So, it seems some suits someplace are all worked up at the political opinions of Mr. Hank Williams, Jr.
Good for him. Moments like this are why we need a Hank Williams, Jr.
Just to be clear, he's the middle (and middle-aged) Hank Williams, the one with the Muppet beard, the one who has never crossed over into Barnes & Noble/Utne Reader respectability. The one best known for posing important musical questions: inquiring each week whether or not America might be prepared to enjoy a spot of football, but also on the topic of why he chooses to drink and why he chooses to roll smoke.
(ANSWER KEY: Yes; to get drunk; to get stoned.)
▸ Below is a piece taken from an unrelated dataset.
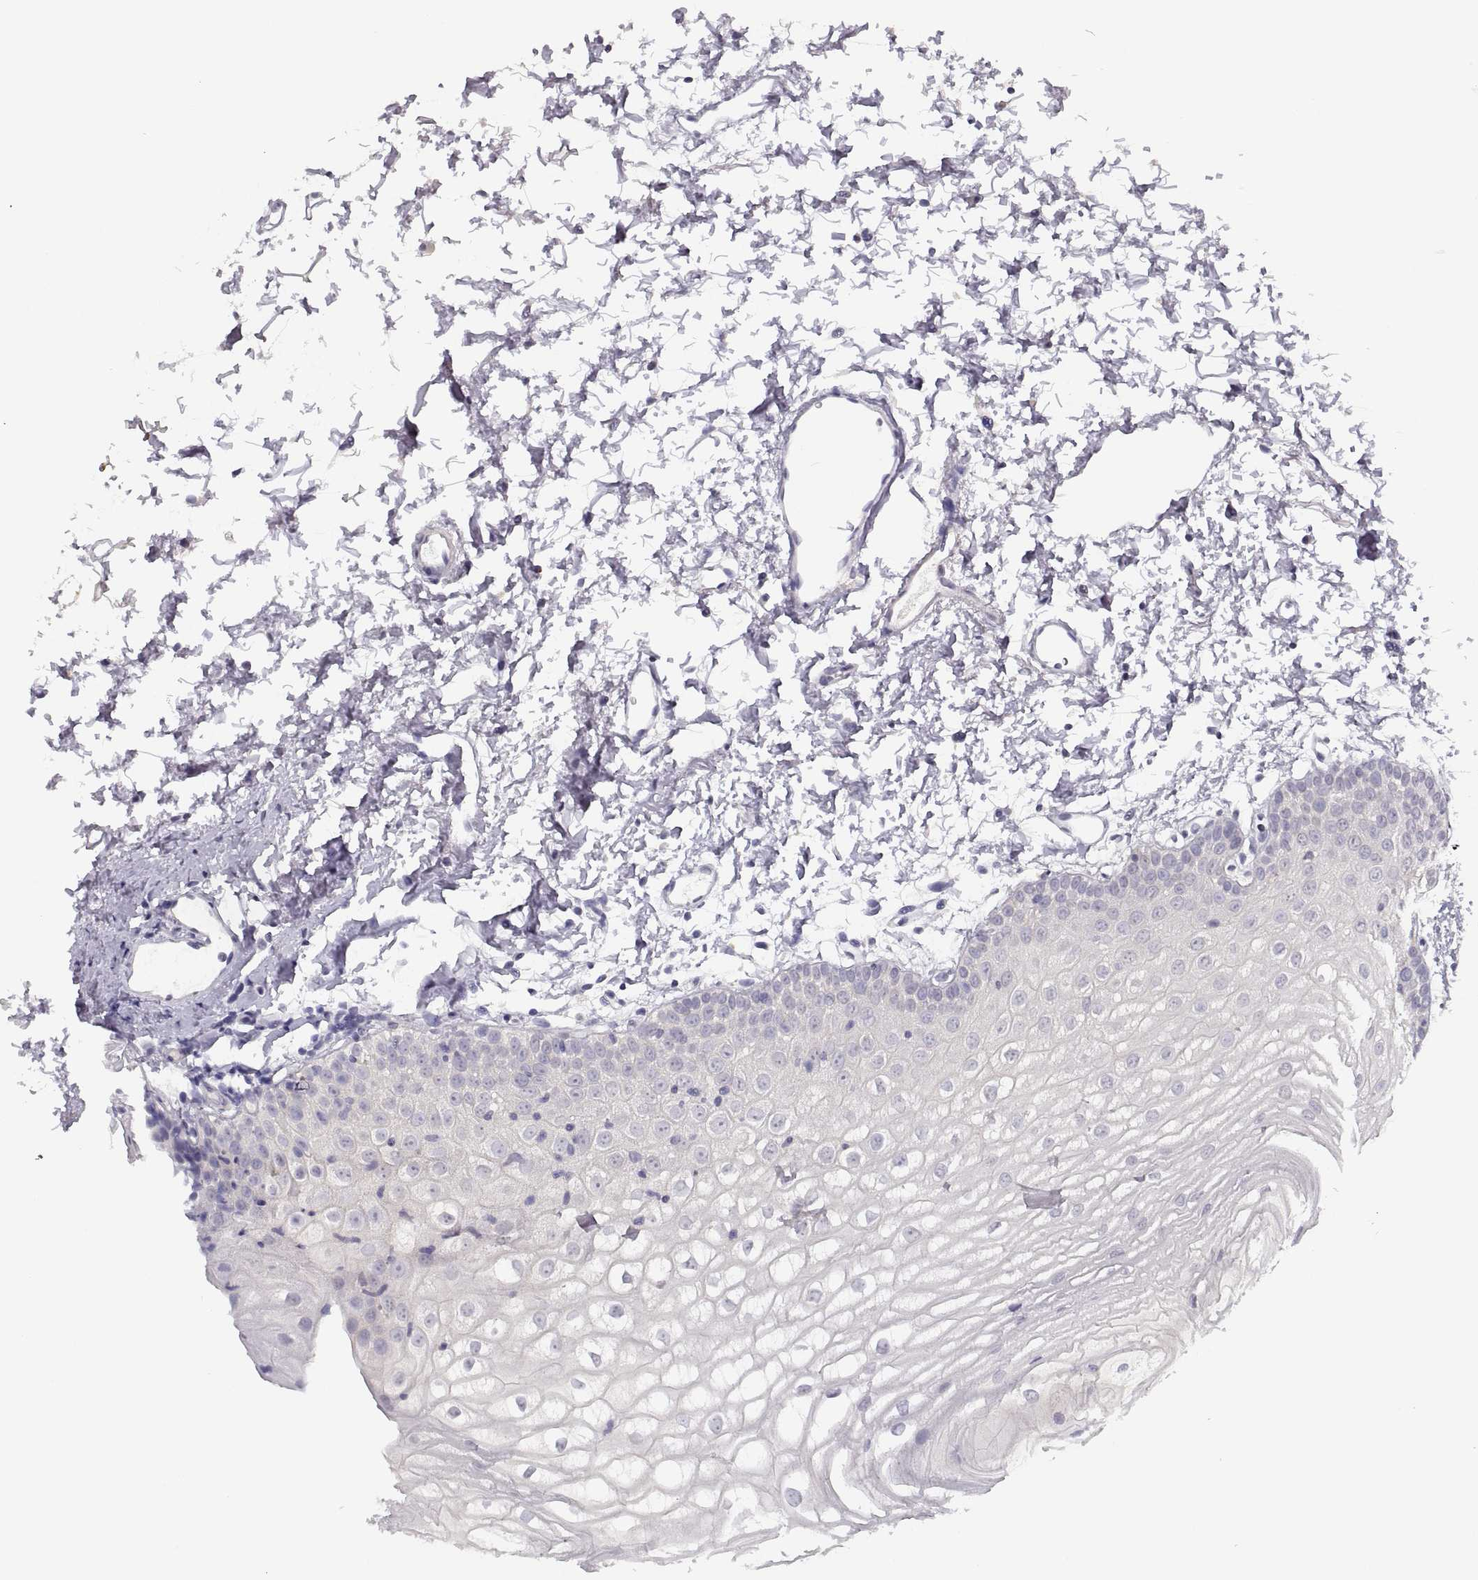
{"staining": {"intensity": "negative", "quantity": "none", "location": "none"}, "tissue": "oral mucosa", "cell_type": "Squamous epithelial cells", "image_type": "normal", "snomed": [{"axis": "morphology", "description": "Normal tissue, NOS"}, {"axis": "topography", "description": "Oral tissue"}], "caption": "IHC histopathology image of unremarkable oral mucosa stained for a protein (brown), which shows no positivity in squamous epithelial cells. Nuclei are stained in blue.", "gene": "NMNAT2", "patient": {"sex": "male", "age": 72}}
Anyway, this unhousebroken old coot was invited onto Fox & Friends this morning, where he shocked the hosts and America by doing pretty much the one thing you aren't supposed to do on Fox & Friends. He compared Obama to Hitler without putting a question mark at then end of his sentence.
For the record, here's Williams' actual words. Expressing his frustration that John Boehner would play golf with President Obama, Williams said: "That'd be like Hitler playing golf with Netanyahu."
Then, when the Fox hosts responded icily to this, Williams explained. "They're the enemy!" he said, referring to Democrats. He added, "Obama! Biden! The three stooges!"
In short, he spoke of the president in the terms that Fox & Friends usually only implies, the terms that the show's audience uses freely. (He also revealed a heartbreaking inability to count stooges.)
Wander middle America for a while with your ears open. From college cafeterias to Jiffy Lube breakrooms, this is simply how many people opposed to the president talk, which is not at all different from the way those opposed to the previous president talked. It's bellicose, over the top, pretty stupid, often funny, and, to be honest, just a nicety or two away from being the language of pundits.
How is Williams' comment an outrage when similar stuff is expectorated each night by the clods comprising Sean Hannity's Great American Panel? How is it any worse than the buffoonish rancor of Keith Olbermann? And how in the world is it more alarming than his own hit "A Country Boy Can Survive," that hard-rocking, kinda awesome tough-boy fantasy of driving north to shoot some New York City muggers?
For this, he is being punished: His terrible "Are you ready for some football?" song is being removed from Monday Night Football. (Now, like some un-tender lover, the ESPN show will jump right into things without first checking whether we're prepared.)
In making his Hitler analogy, Williams was only doing what country songwriters are born to do: Expressing what real people are actually thinking, even if that thing they're thinking is spectacularly dumb and quite possibly crammed into their heads by the very TV personalities who look mortified to hear their own subtext spoken aloud.
If they were honest, TV people wouldn't be taking Hank off the air. They'd be giving him a show.